The Gospel of Life
“What are human beings that you are mindful of them, mortals that you care for them? Yet you have made them a little lower than God, and crowned them with glory and honor.” ~Psalm 8:4-5
“I came that they may have life, and have it abundantly. ‘I am the good shepherd. The good shepherd lays down his life for the sheep.’” ~John 10:10-11
There are a few novels on a list of books I call my “once-a-year list,” which is exactly what it sounds like, books that I read once every year. One is The Power and the Glory, a novel by British novelist and Catholic-ish author Graham Greene. The Power and the Glory tells the story of the last remaining Priest in a Southern Mexican state that has been overrun by a violent Marxist regime, which made killing priests a top priority. Yet, the protagonist is no hero. He is left alone until the bitter end because he is a “whiskey priest,” a drunk so ineffective in his ministry that he is easily ignored. For the sake of due diligence, however, the Police tasked with killing priests must eliminate him, and this task drives the plot.

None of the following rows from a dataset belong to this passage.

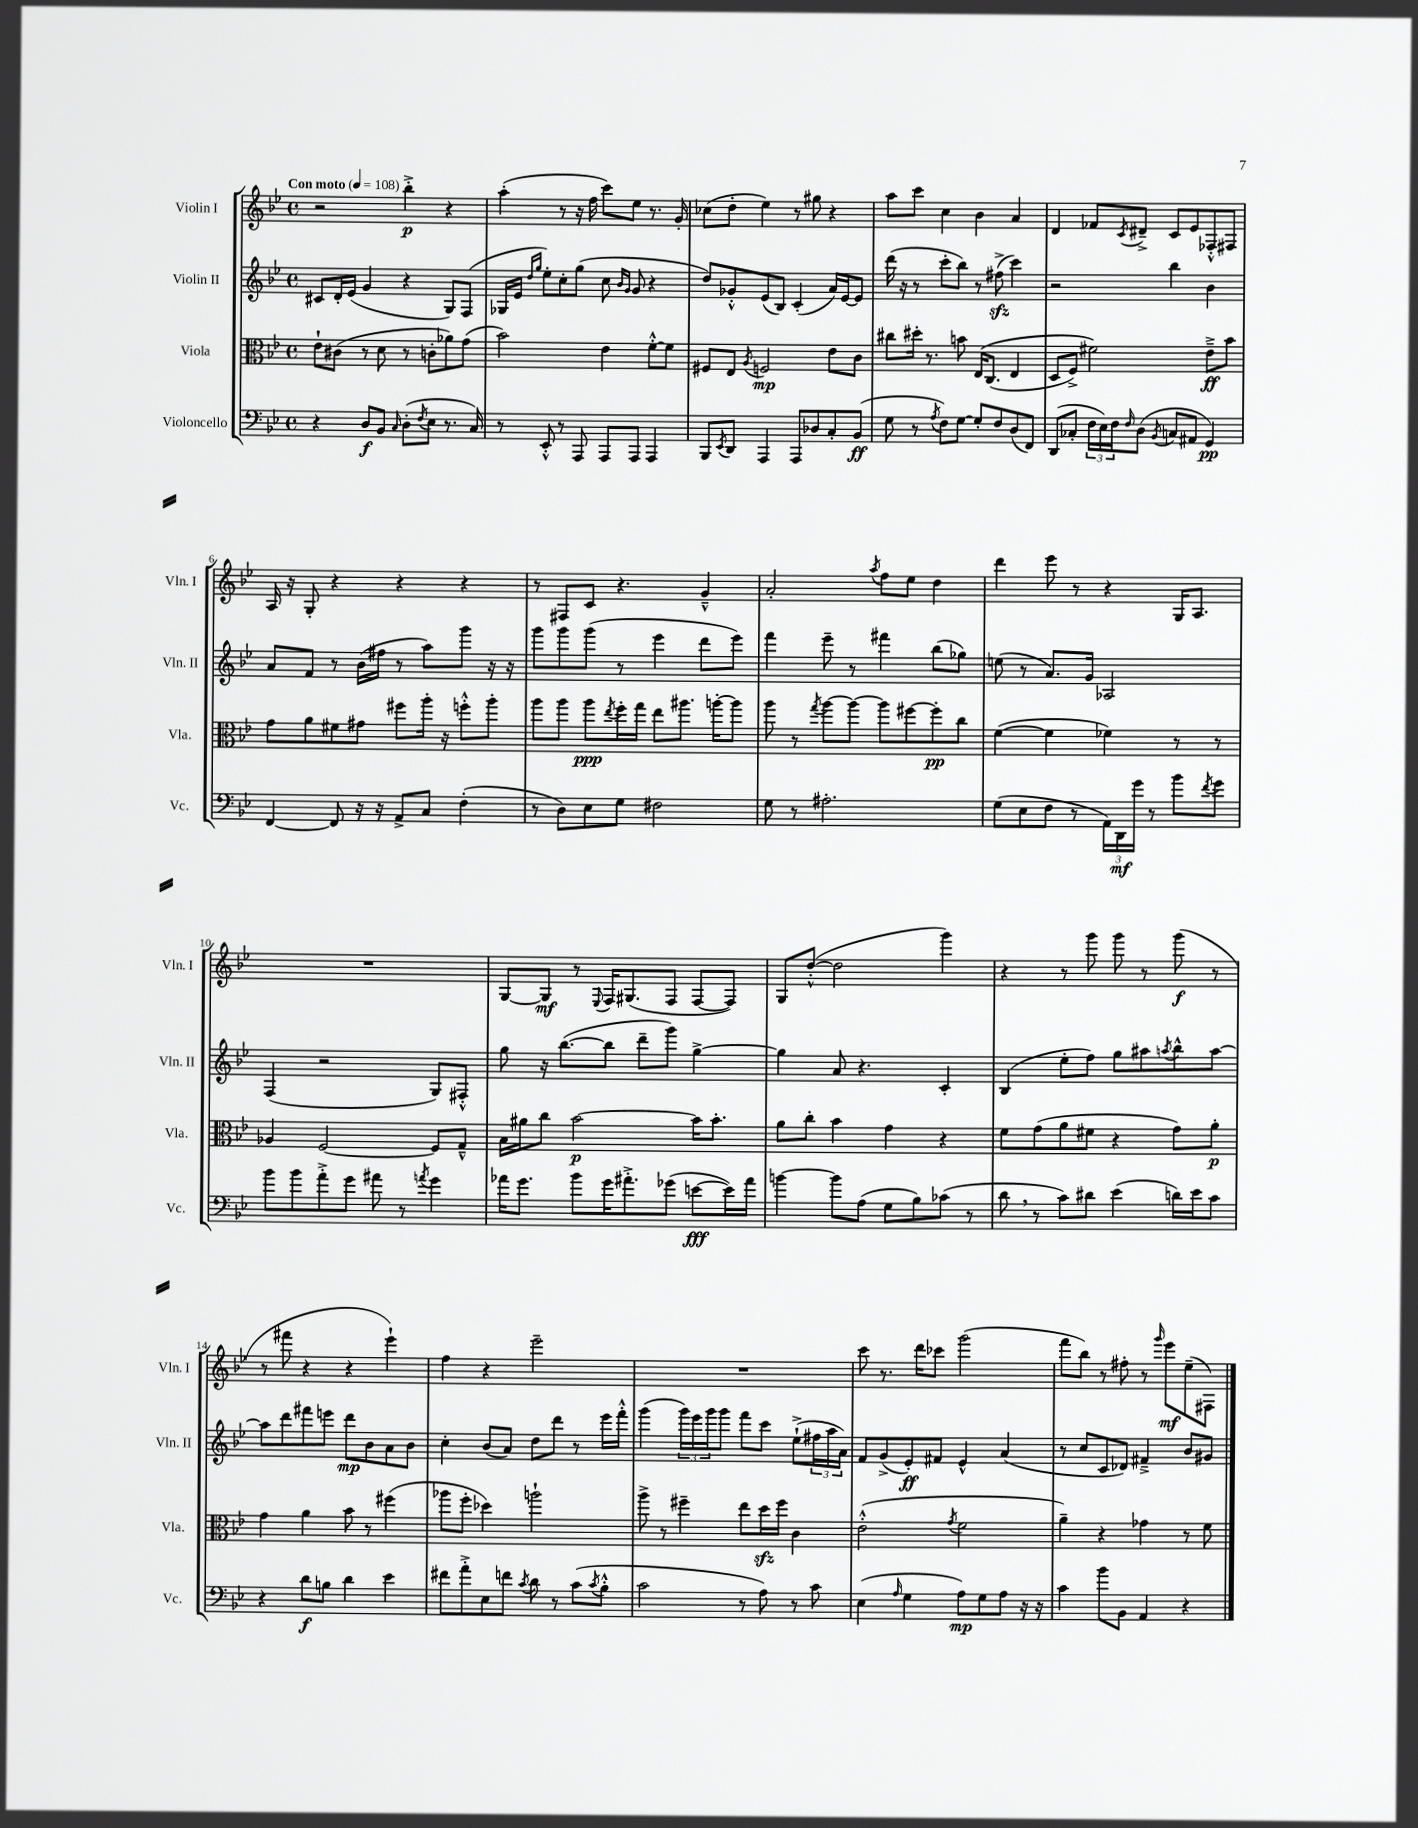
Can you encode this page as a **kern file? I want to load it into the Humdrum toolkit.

**kern	**kern	**kern	**kern
*staff4	*staff3	*staff2	*staff1
*clefF4	*clefC3	*clefG2	*clefG2
*k[b-e-]	*k[b-e-]	*k[b-e-]	*k[b-e-]
*M4/4	*M4/4	*M4/4	*M4/4
*met(c)	*met(c)	*met(c)	*met(c)
*MM108	*MM108	*MM108	*MM108
4r	8e-`\L	8c#/L	2r
.	(8c#\J	16d'/L	.
.	.	(16e-/JJ	.
8D/L	8r	4g/	.
8BB-/J	8d\	.	.
16qqC/	.	.	.
(8D'\L	8r	4r	4bb-'^\
8qF/	.	.	.
8E-\J	8c'\L	.	.
8.r	8a-\)	8G/L)	4r
.	(8g\J	(8F/J	.
16C/)	.	.	.
=	=	=	=
8r	2b-\)	16G-/LL	(4aa'\
.	.	16e-/JJ	.
.	.	16qqdd/LL	.
.	.	16qqgg/JJ	.
8EE-'^^/	.	8ee-'\L)	.
8r	.	8cc'\	8r
8AAA/	.	(8gg\J	16r
.	.	.	16ff\
8AAA/L	4e-\	8cc\	8ccc\L)
.	.	16qqb-/LL	.
.	.	16qqg/JJ	.
8AAA/J	.	8g/	8ee-\J
4AAA/	[8f'^^\L	4r	8.r
.	8f\]J	.	.
.	.	.	16g'/
=	=	=	=
8BBB-/L	8F#/L	8dd/L)	(8cc-\L
8qEE-/	.	.	.
8DD/J	8E-/J	8g-'^^/	8dd'\J
.	8qA/	.	.
4AAA/	2F/	(8e-/	4ee-\)
.	.	8B-/J)	.
8AAA/L	.	(4c'/	8r
8D-/	.	.	8gg#\
8C'/	8e-\L	16a/LL)	4r
.	.	[16e-/J	.
(8BB-/J	8c\J	8e-/]J	.
=	=	=	=
8G\	8cc#\L	(16ddd\	8aa\L
.	.	16r	.
8r	16dd#'\Jk	8r	8ccc\J
.	8.r	.	.
8qA/	.	.	.
8F\L)	.	8ccc'\L	4cc\
[8G\J	8b\	8bb-\J)	.
8G'/]L	&(16E-/LK	8r	4b-\
.	(8.C/J	.	.
8F/	.	(8ff#^\	.
(8D/	4E-/	4ccc\)	4a/
8FF/J)	.	.	.
=	=	=	=
(8DD/L	8D/L	2r	4d/
8C-'/J	8F^/J)	.	.
24F\LL	2f#\&)	.	8f-/L
24E-\)	.	.	.
24F\J	.	.	.
16qqF/	.	.	8qc/
(8D\J	.	.	8d#~^/J
8qBB-/	.	.	.
8C/L	.	4bb-\	8c/L
8AA#/J	.	.	8e-/
4GG/)	8e-~^\L	4b-\	8F-'^^/
.	8b-\J	.	8F#/J
=	=	=	=
[4FF/	8g\L	8a/L	16A/
.	.	.	16r
.	8a\	8f/J	8G'/
8FF/]	8f#\	8r	4r
16r	8g#\J	(16b-\LL	.
16r	.	16ff#\JJ	.
8AA^/L	8ff#\L	8r	4r
8C/J	16aa'\Jk	8aa\L)	.
.	16r	.	.
(4F'\	8ff'^^\L	8ggg\J	4r
.	8aa'\J	16r	.
.	.	16r	.
=	=	=	=
8r	8aa\L	8ggg\L	8r
8D\L)	8aa\J	8ggg\	8F#/L
8E-\	8aa\L	(8ggg\J	8c/J
.	8qee-/	.	.
8G\J	16ff'\L	8r	4.r
.	16gg\JJ	.	.
2F#\	8ee-\L	4eee-\	.
.	8.aa#\J	.	.
.	.	8ddd\L	4g~^^/
.	[16aa'\LK	.	.
.	8aa\]J	8eee-\J)	.
=	=	=	=
8G\	8aa\	4fff\	2a'/
8r	8r	.	.
.	8qgg/	.	.
2.A#'\	[8aa\L	8eee-~\	.
.	8aa\_J	8r	.
.	.	.	8qaa/
.	8aa\]L	4fff#\	8ff\L
.	[8ff#\	.	8ee-\J
.	8ff#'\]	(8bb-\L	4dd\
.	8cc\J	8gg-\J)	.
=	=	=	=
(8G\L	([4f\	(8ee\	4ddd\
8E-\	.	8r	.
8F\J	4f\]	8.a/L)	8eee-\
8r	.	.	8r
.	.	16g/Jk	.
24AA\LL)	4f-\)	2A-/	4r
24DD\	.	.	.
24g\JJ	.	.	.
8r	.	.	.
8b-\L	8r	.	16G/LK
.	.	.	8.A/J
8qf/	.	.	.
8g\J	8r	.	.
=	=	=	=
8b-\L	4A-/	(4F/	1r
8b-\	.	.	.
8a'^\	[2F/	2r	.
8g\J	.	.	.
8a#\	.	.	.
8r	.	.	.
8qa/	.	.	.
4g\	8F/]L	8G/L)	.
.	8G~^^/J	8F#'^^/J	.
=	=	=	=
16a-\LK	16B-\LL	8gg\	[8G/L
8.g\J	16a#\J	.	.
.	8cc\J	16r	8G/]J
.	.	([8.bb-\L	.
8b-\L	[2b-\	.	8r
.	.	.	8qqE-/
16g\K	.	8bb-\]J	16F/LK
8.a#'^\	.	.	(8.G#/
.	.	8ddd~\L	.
(8g-\J	.	8ggg\J)	8F/J
[8e\L	16b-\]LK	[4gg^\	[8F/L
.	8.b-'\J	.	.
16e\]L)	.	.	8F/]J)
16a#\JJ	.	.	.
=	=	=	=
[4b\	8a\L	4gg\]	8G/L
.	8cc'\J	.	([8dd'^^/J
8b\]L	4b-\	8a/	2dd\]
(8A\J	.	4.r	.
8G\L	4g\	.	.
8B-\)	.	.	.
(8c-\J	4r	4c'/	4ggg\)
8r	.	.	.
=	=	=	=
8d\	8f\L	(4B-/	4r
8r	(8g\	.	.
8c\L)	8a\	8ee-'\L	8r
8d#\J	8f#\J	8ff\J)	8ggg\
(4e-\	4r	8gg\L	8ggg\
.	.	8aa#\	8r
.	.	8qaa/	.
16d\LL)	8g\L)	8bb-^^\	(8ggg\
16e-\J	.	.	.
8c\J	8a'\J	[8aa\J	8r
=	=	=	=
4r	4g\	8aa\]L	8r
.	.	8ddd\	8fff#\
8d\L	4a\	8fff#\	4r
8B\J	.	8eee\J	.
4d\	8b-\	8ddd\L	4r
.	8r	8b-\	.
4e-\	(4ff#\	8a\	4eee-`\)
.	.	8b-\J	.
=	=	=	=
8f#\L	8aa-\L	4cc'\	4ff\
8a'^\	8ff'\J	.	.
8E-\	4dd-\)	(8b-/L	4r
8f\J	.	8a/J)	.
8qc/	.	.	.
8d\	2aa`\	8dd\L	2eee-~\
8r	.	8ddd\J	.
(8c\L	.	8r	.
8qc/	.	.	.
8B-'^^\J	.	16eee-\LL	.
.	.	16fff'^^\JJ	.
=	=	=	=
2c\	8aa^\	(4ggg\	1r
.	8r	.	.
.	4ff#~\	24ggg\LL)	.
.	.	24eee-\	.
.	.	24ggg\J	.
.	.	8ggg\J	.
8r	8ee-\L	8fff\L	.
8A\)	16dd\L	8ccc\J	.
.	16ff#\JJ	.	.
8r	4c\	(8ee-`^\L	.
8c\	.	24ff#\L	.
.	.	24aa\	.
.	.	24a\JJ)	.
=	=	=	=
(4E-\	(2e-'^^\	8f/L	8ccc\
.	.	(8g^/	8.r
16qqA/	.	.	.
4G\	.	8e-'/)	.
.	.	.	16ddd\LK
.	.	8f#/J	8ccc-\J
.	8qg/	.	.
8A\L)	2f\	4e-^^/	(2ggg\
8G\	.	.	.
8A\J	.	(4a/	.
16r	.	.	.
16r	.	.	.
=	=	=	=
4c\	4a~\)	8r	8fff\L
.	.	8cc/L	8bb-\J)
8b-\L	4r	8c/	8r
8BB-\J	.	8d-/J)	8ff#'\
4AA/	4g-\	4f#~^/	8r
.	.	.	16qqggg/
.	.	.	8eee-\L
4r	8r	8b-/L	(8ee-~\
.	8f\	8g#/J	8F#\J)
==	==	==	==
*-	*-	*-	*-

In one moving scene our whiskey priest hides in a graveyard, only to realize that many of the crosses, statues of saints, and the Virgin Mary, along with any other remaining Christian symbol have been smashed, and the graves desecrated by Marxist enthusiasts. It is here that he ruminates on the horrific “fury to deface” that came with the violent revolution that sent him on the run. It is a violence grounded in a rejection of God, in the Priests’ mind, so the violence was extended to the image-bearers of God themselves, those still living and those lying in repose in the graveyard. “If God had been like a toad, you could have rid the globe of toads, but when God was like yourself, it was no good being content with stone figures– you had to kill yourself among the graves.”
In last week’s Compass, I began to lay out foundations for principled Christian engagement with political and public life; an engagement grounded on the life, death, and resurrection of Christ our Lord. Continuing with this theme, I would like to briefly discuss the principle of what some have called the “Gospel of life,” in response to the ease and carelessness with which so much life is taken, diminished, and destroyed.
We in the West have been slowly and deliberately rejecting God for some time. The history of how we reached this point is too expansive to cover in this compass, but the fruits of our rejection of God are being felt acutely in the public and political struggles in our county. Of course, God is not like a toad, as the whiskey priest knew. God is like us because, what is more to the point, we have been made like God: created in God’s image, filled with God’s Spirit, redeemed by God’s Son. So it should come as no surprise that a culture that rejects God acts that rejection out through violently harming and killing God’s image-bearers.
The Christian Gospel is a Gospel about life. Through Christ Jesus we are, quite literally, given new lives; here, now, and into eternity. Sensing the waning influence of this crucial element of Christian belief in the mid-1990s, Pope John Paul II wrote a Papal Encyclical that has been deeply influential in my thinking on this topic called Evangelium Vitae (The Gospel of Life). In it, he warns of the devaluing of human life he witnessed in the growing ease of access to abortion, assisted suicide, the poor treatment of the elderly and infirm, and so on; and challenged the Church to stand against these evils. One of the fundamental questions addressed in Evangelium Vitae is this: what is our starting point for understanding the worth of the human person?
It must be that “God so loved the world that he gave his only begotten Son,” for each and every person. God not only wonderfully creates each and every one of us (attested to in Psalm 8) but far more wonderfully restores us in Christ Jesus (Jesus is the good shepherd who gives his life for the sheep).
Old Man with a Baby Girl – © Yann Forget / Wikimedia Commons / CC-BY-SA, 2018.
Is there a political party, or political perspective in our country, or in the world, which adopts this starting point as their own when grappling with questions that impact sacred human life? I hope I am not saying too much when I say that I honestly do not believe so. The taking of a human life in utero, the accidental or purposeful death of a black man at the hands of a police officer, the death of a police officer ambushed by violent radicals, the death of an Octogenarian whose life is considered dispensable because keeping that person alive would cost too much money, or the death of a migrant or refugee on the border considered dispensable for political reasons; these deaths share much in common. They are all unjust deaths in the eyes of God, they are all proof that our society does not stand on the foundation of the Gospel of Life, and they are all implicitly or explicitly accepted as permissible by diverse political factions in our country.
What are Christians to make of this? There is reason for hope when God’s people do the opposite of what God says he hates in Isaiah 5:20, and call good “good,” and evil “evil,” and are compelled to cry out for God’s forgiveness and mercy when they come to understand their own complicity in it. Cynical as it may sound, the Church’s political task in this day and age is to know what is true, to say what is true, and point to another way, another kingdom, another king.